Ik vond het erg dat ik het op deze blog nog niet gehad heb over dat waar we het altijd over hebben: het weer.

Geef toe, er valt nogal wat over te zeggen. In de eerste plaats ben ik dankbaar dat er zoiets bestaat als het weer. Hoe zouden we anders ons praatje beginnen bij de bakker en de beenhouwer?

" Nogal een weer hé!" – het is wellicht de meest gebruikte " ik ken u niet en ik weet niet wat gezegd" – openingszin aller tijden.

Nu dat gezegd is: het is nogal een weer hé. We zijn nog geen zomer maar de lol is er alweer af voor mij. Eerst dagenlang wind, dan pufheet en dan weer herfst. Het is allemaal goed en wel maar ik ben het zo'n beetje beu om heel te tijd aan en af te gaan sleuren met mijn terrasuitrusting. Het is maar dat een terras veel wind vangt en dat ik bij van die jolige al dan niet aangekondigde hevige windstoten mijn stoelen bij de buren moet gaan halen en mijn plantenpotten kan gaan lijmen.

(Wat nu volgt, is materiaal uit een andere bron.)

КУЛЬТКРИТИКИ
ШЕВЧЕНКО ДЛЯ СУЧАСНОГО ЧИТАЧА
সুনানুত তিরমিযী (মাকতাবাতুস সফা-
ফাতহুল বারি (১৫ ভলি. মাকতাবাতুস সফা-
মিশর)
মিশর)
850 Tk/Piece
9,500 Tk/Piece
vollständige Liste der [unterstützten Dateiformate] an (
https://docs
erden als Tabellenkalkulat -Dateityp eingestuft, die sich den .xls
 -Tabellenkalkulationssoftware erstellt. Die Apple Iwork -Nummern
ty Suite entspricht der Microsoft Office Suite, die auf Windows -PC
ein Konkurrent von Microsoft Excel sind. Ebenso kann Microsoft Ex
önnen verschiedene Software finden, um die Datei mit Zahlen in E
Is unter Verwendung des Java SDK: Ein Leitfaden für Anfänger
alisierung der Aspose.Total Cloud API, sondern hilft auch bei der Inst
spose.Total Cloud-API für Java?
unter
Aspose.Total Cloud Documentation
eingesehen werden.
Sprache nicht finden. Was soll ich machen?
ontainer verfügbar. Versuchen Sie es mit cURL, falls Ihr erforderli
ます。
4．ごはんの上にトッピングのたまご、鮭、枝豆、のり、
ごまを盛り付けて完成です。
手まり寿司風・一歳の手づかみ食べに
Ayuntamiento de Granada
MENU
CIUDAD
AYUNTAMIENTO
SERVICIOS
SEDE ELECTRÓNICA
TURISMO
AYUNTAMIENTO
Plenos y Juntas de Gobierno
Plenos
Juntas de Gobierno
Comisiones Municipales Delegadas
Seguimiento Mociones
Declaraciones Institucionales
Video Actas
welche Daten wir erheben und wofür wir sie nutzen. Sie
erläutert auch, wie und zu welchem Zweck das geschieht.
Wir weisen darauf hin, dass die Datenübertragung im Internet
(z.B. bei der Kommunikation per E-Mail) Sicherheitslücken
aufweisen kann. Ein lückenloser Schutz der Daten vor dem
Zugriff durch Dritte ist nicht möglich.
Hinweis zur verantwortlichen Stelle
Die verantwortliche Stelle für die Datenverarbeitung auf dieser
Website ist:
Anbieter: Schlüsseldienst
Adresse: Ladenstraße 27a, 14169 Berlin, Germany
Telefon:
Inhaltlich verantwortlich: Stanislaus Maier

Laatst was ik vergeten om mij op onweer te voorzien en ik zag de stoelen uit eigen beweging het grasveld oversteken. Ik kon mijn kussens als waterbed gaan gebruiken. Neen, ik ben geen fan van dat op – en neerweer.

Mijn gras is ook geen fan. Veel wind maar geen druppel regen. Was mijn man nu net zo ijverig om te gaan verticuteren. Het resultaat is een dorre vlakte. Nog even en ik kan woestijnbeesten gaan kweken. Het enige groen is de heroplevende klaver. Ge kunt bijna niet meer met uw blote voeten in dat gras gaan lopen – het stekt langs alle kanten van de droogte. Het ziet er vooral ook heel triestig uit. Ik krijg bij de aanblik van zoveel dorheid spontaan een triestig muziekje van Ennio Moricone in mijn hoofd.

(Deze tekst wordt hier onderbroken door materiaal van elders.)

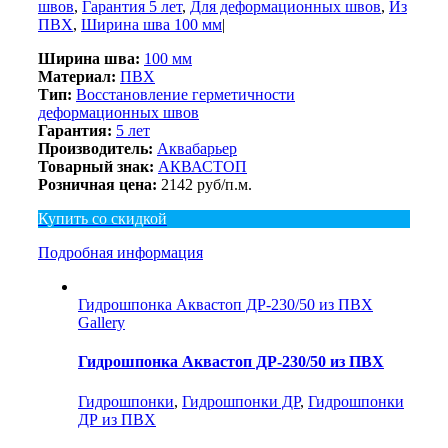
швов
,
Гарантия 5 лет
,
Для деформационных швов
,
Из
ПВХ
,
Ширина шва 100 мм
|
Ширина шва:
100 мм
Материал:
ПВХ
Тип:
Восстановление герметичности
деформационных швов
Гарантия:
5 лет
Производитель:
Аквабарьер
Товарный знак:
АКВАСТОП
Розничная цена:
2142 руб/п.м.
Купить со скидкой
Подробная информация
Гидрошпонка Аквастоп ДР-230/50 из ПВХ
Gallery
Гидрошпонка Аквастоп ДР-230/50 из ПВХ
Гидрошпонки
,
Гидрошпонки ДР
,
Гидрошпонки
ДР из ПВХ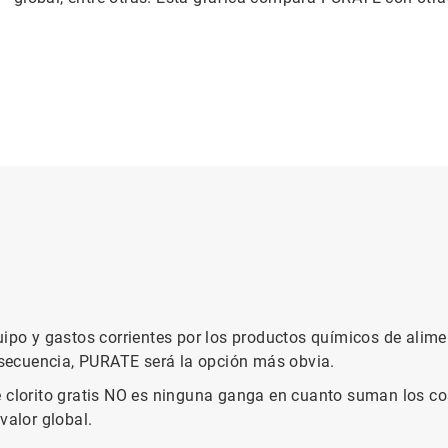
uipo y gastos corrientes por los productos químicos de alim
secuencia, PURATE será la opción más obvia.
e clorito gratis NO es ninguna ganga en cuanto suman los co
valor global.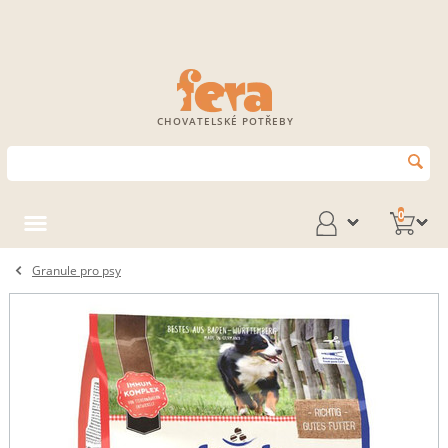
CHOVATELSKÉ POTŘEBY
0
Granule pro psy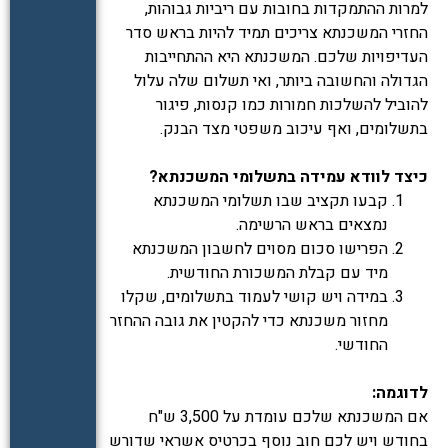
למרות ההתמקדות בחובות עם ריביות גבוהות,
החזרי המשכנתא צריכים תמיד להיות בראש סדר
העדיפויות שלכם. המשכנתא היא ההתחייבות
הגדולה והחשובה ביותר, ואי תשלום שלה עלול
להוביל להשלכות חמורות כמו קנסות, פיגור
בתשלומים, ואף עיכוב משפטי מצד הבנק.
כיצד לוודא עמידה בתשלומי המשכנתא?
קבעו תקציב שבו תשלומי המשכנתא
נמצאים בראש הרשימה.
הפרישו סכום מסוים לחשבון המשכנתא
מיד עם קבלת המשכורת החודשית.
במידה ויש קושי לעמוד בתשלומים, שקלו
מחזור משכנתא כדי להקטין את גובה ההחזר
החודשי.
לדוגמה:
אם המשכנתא שלכם עומדת על 3,500 ש"ח
בחודש ויש לכם חוב נוסף בכרטיס אשראי שדורש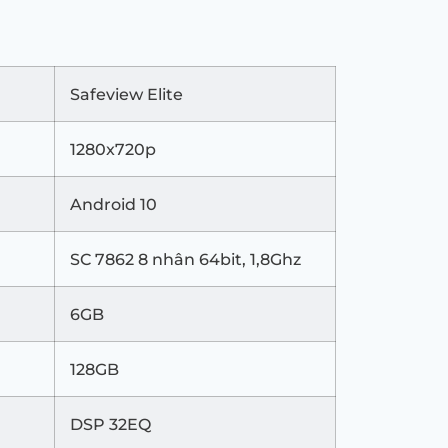
Safeview Elite
1280x720p
Android 10
SC 7862 8 nhân 64bit, 1,8Ghz
6GB
128GB
DSP 32EQ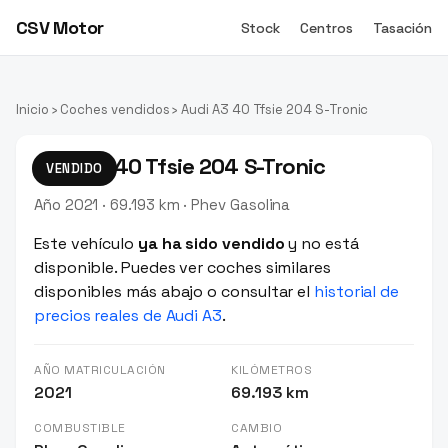
CSV Motor
Stock
Centros
Tasación
Inicio
›
Coches vendidos
› Audi A3 40 Tfsie 204 S-Tronic
Audi A3 40 Tfsie 204 S-Tronic
VENDIDO
Año 2021 · 69.193 km · Phev Gasolina
Este vehículo
ya ha sido vendido
y no está
disponible. Puedes ver coches similares
disponibles más abajo o consultar el
historial de
precios reales de Audi A3
.
AÑO MATRICULACIÓN
KILÓMETROS
2021
69.193 km
COMBUSTIBLE
CAMBIO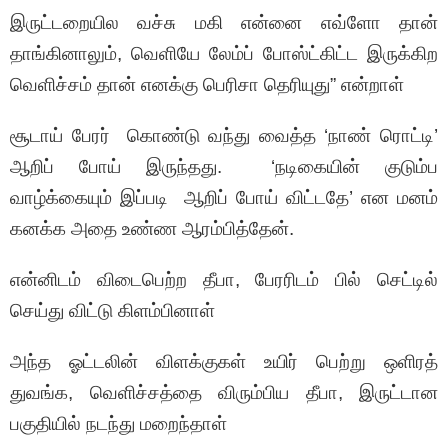
இருட்டறையில வச்சு மகி என்னை எவ்ளோ தான்
தாங்கினாலும், வெளியே லேம்ப் போஸ்ட்கிட்ட இருக்கிற
வெளிச்சம் தான் எனக்கு பெரிசா தெரியுது” என்றாள்
சூடாய் பேரர் கொண்டு வந்து வைத்த ‘நாண் ரொட்டி’
ஆறிப் போய் இருந்தது. ‘நடிகையின் குடும்ப
வாழ்க்கையும் இப்படி ஆறிப் போய் விட்டதே’ என மனம்
கனக்க அதை உண்ண ஆரம்பித்தேன்.
என்னிடம் விடைபெற்ற தீபா, பேரரிடம் பில் செட்டில்
செய்து விட்டு கிளம்பினாள்
அந்த ஓட்டலின் விளக்குகள் உயிர் பெற்று ஒளிரத்
துவங்க, வெளிச்சத்தை விரும்பிய தீபா, இருட்டான
பகுதியில் நடந்து மறைந்தாள்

Het weer doet rare dingen, vind ik. Vandaag is het 30 graden, en morgen 15. Op zich kan dat allemaal geen kwaad maar het is verwarrend voor mijn kleerkast. Vroeger had ik een zomerdeel en een winterdeel en een klein tussendeel. Nu liggen de wollen truien en de bikini's gezellig samen.

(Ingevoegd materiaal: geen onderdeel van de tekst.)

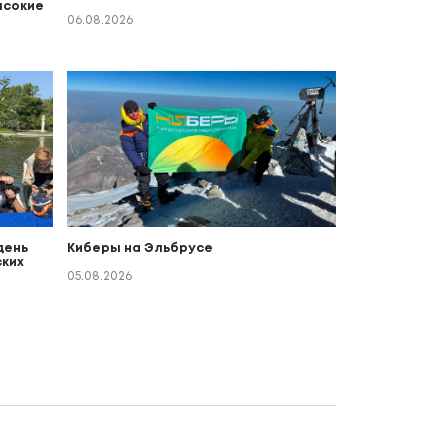
ысокие
06.08.2026
день
Киберы на Эльбрусе
ких
о
05.08.2026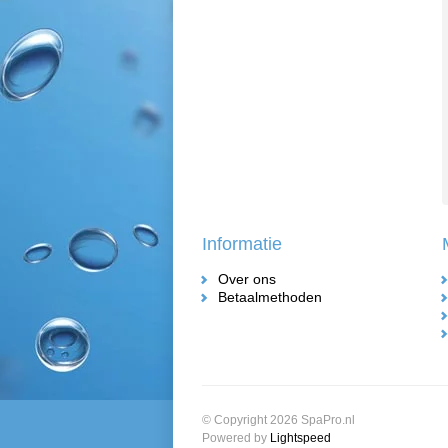
Informatie
Over ons
Betaalmethoden
© Copyright 2026 SpaPro.nl
Powered by
Lightspeed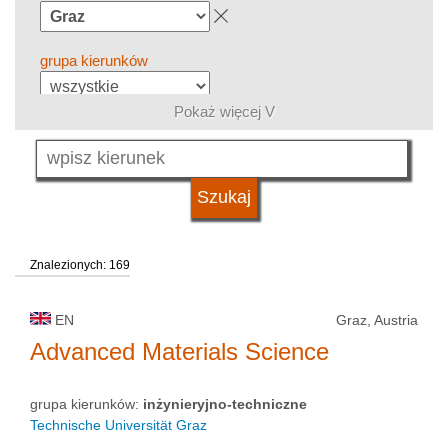
grupa kierunków
Pokaż więcej V
język
kwalifikacje
Znalezionych: 169
typ uczelni
EN
Graz, Austria
status uczelni
Advanced Materials Science
grupa kierunków:
inżynieryjno-techniczne
Technische Universität Graz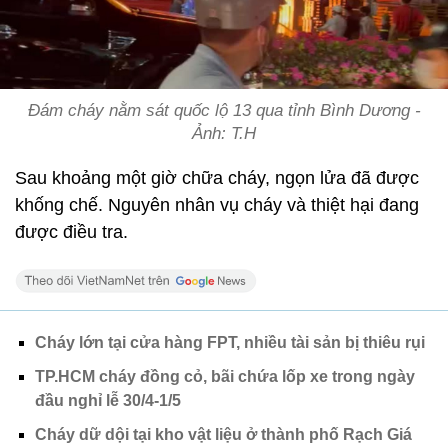
Đám cháy nằm sát quốc lộ 13 qua tỉnh Bình Dương -
Ảnh: T.H
Sau khoảng một giờ chữa cháy, ngọn lửa đã được
khống chế. Nguyên nhân vụ cháy và thiệt hại đang
được điều tra.
Cháy lớn tại cửa hàng FPT, nhiều tài sản bị thiêu rụi
TP.HCM cháy đồng cỏ, bãi chứa lốp xe trong ngày
đầu nghỉ lễ 30/4-1/5
Cháy dữ dội tại kho vật liệu ở thành phố Rạch Giá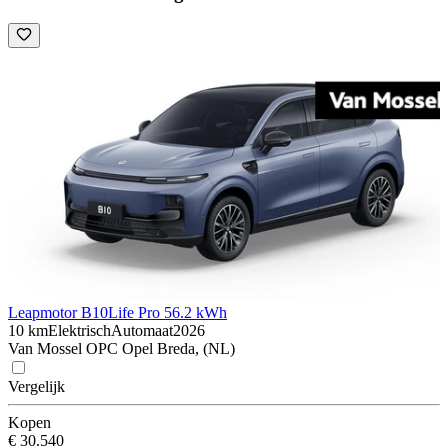
Leapmotor B10
Life Pro 56.2 kWh
10 km
Elektrisch
Automaat
2026
Van Mossel OPC Opel Breda, (NL)
Vergelijk
Kopen
€ 30.540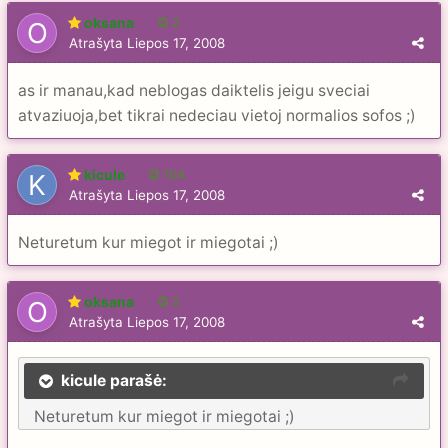
oksana
2
Atrašyta
Liepos 17, 2008
as ir manau,kad neblogas daiktelis jeigu sveciai
atvaziuoja,bet tikrai nedeciau vietoj normalios sofos ;)
kicule
104
Atrašyta
Liepos 17, 2008
Neturetum kur miegot ir miegotai ;)
oksana
2
Atrašyta
Liepos 17, 2008
kicule parašė:
Neturetum kur miegot ir miegotai ;)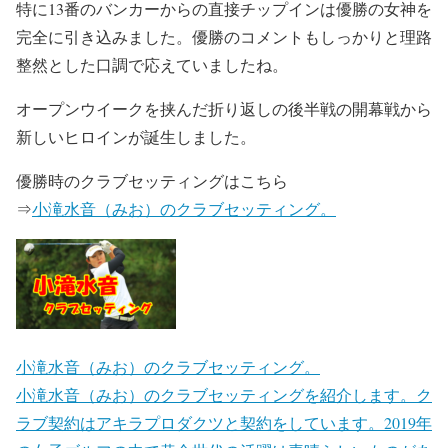
特に13番のバンカーからの直接チップインは優勝の女神を
完全に引き込みました。優勝のコメントもしっかりと理路
整然とした口調で応えていましたね。
オープンウイークを挟んだ折り返しの後半戦の開幕戦から
新しいヒロインが誕生しました。
優勝時のクラブセッティングはこちら
⇒
小滝水音（みお）のクラブセッティング。
小滝水音（みお）のクラブセッティング。
小滝水音（みお）のクラブセッティングを紹介します。ク
ラブ契約はアキラプロダクツと契約をしています。2019年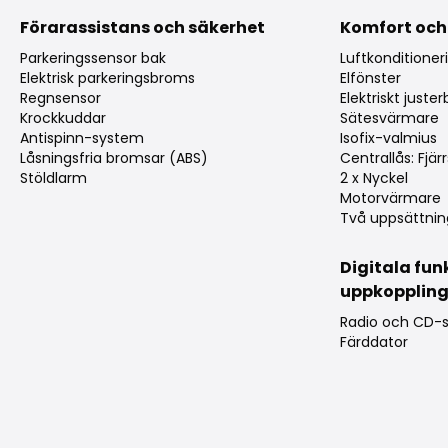
Förarassistans och säkerhet
Komfort och
Parkeringssensor bak
Luftkonditioner
Elektrisk parkeringsbroms
Elfönster
Regnsensor
Elektriskt juste
Krockkuddar
Sätesvärmare
Antispinn-system
Isofix-valmius
Låsningsfria bromsar (ABS)
Centrallås: Fjärr
Stöldlarm
2 x Nyckel
Motorvärmare
Två uppsättnin
Digitala fun
uppkopplin
Radio och CD-s
Färddator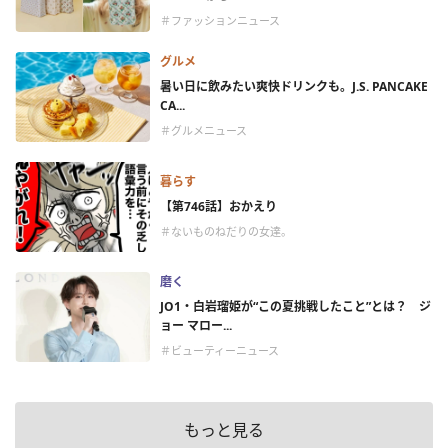
＃ファッションニュース
グルメ
暑い日に飲みたい爽快ドリンクも。J.S. PANCAKE
CA...
＃グルメニュース
暮らす
【第746話】おかえり
＃ないものねだりの女達。
磨く
JO1・白岩瑠姫が“この夏挑戦したこと”とは？ ジ
ョー マロー...
＃ビューティーニュース
もっと見る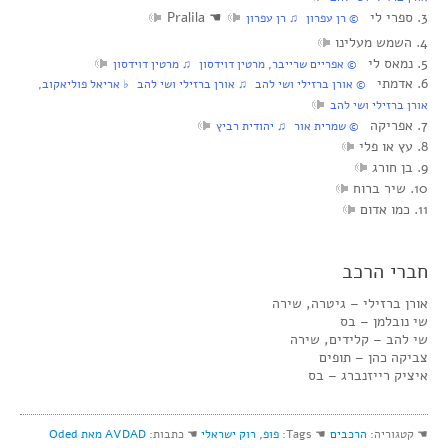
3. ספרי לי
☚
Pralila
© רן עפרון ♫ רן עפרון
4. השמש מעלינו
5. נמאס לי
© אפריים שרייבר, מרטין דוידסון ♫ מרטין דוידסון
6. אדמתי
© אורן ברזילי ושי להב ♫ אורן ברזילי ושי להב ♭ אריאל פוליאקוב,
אורן ברזילי ושי להב
7. אפריקה
© שמרית אור ♫ יהודית רביץ
8. עץ או פלי
9. בן חורג
10. שיר ברוח
11. כמו אדום
חברי הרכב
אורן ברזילי – גיטרה, שירה
שי נובלמן – בס
שי להב – קלידים, שירה
צביקה כהן – תופים
איציק רייזנברג – בס
☚ קטגוריה:
הרכבים
☚ Tags:
פופ
,
רוק ישראלי
☚ כתבות:
AVDAD מאת Oded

Ik ben er ook niet zo goed in, in het inschatten van het weer. Ik denk dat mijn verstand het allemaal wat te simpel opneemt. Ofwel gaat het van: " Het is juni, dus het is warm" ofwel is het meer: " Het is grijs en het regent dus het is koud".

Geen enkele van deze simplistische redeneringen houdt steek, met alle gevolgen vandien. Ik loop bij grijs weer met mijn botten aan in 25 graden, terwijl ik bij madamkes zit met hun schoon gelakte blote teennagelkes. Of ik heb geen jas aan en bibber uit mijn vel in de zonnige, doch koude junilucht. Het is allemaal niet meer zo simpel. Vroeger kon een mens nog zeggen: wil je weten welk weer het is, kijk dan naar buiten, maar tegenwoordig kunt ge u daar dus serieus aan mispakken.

Er zijn geen zekerheden meer, madam.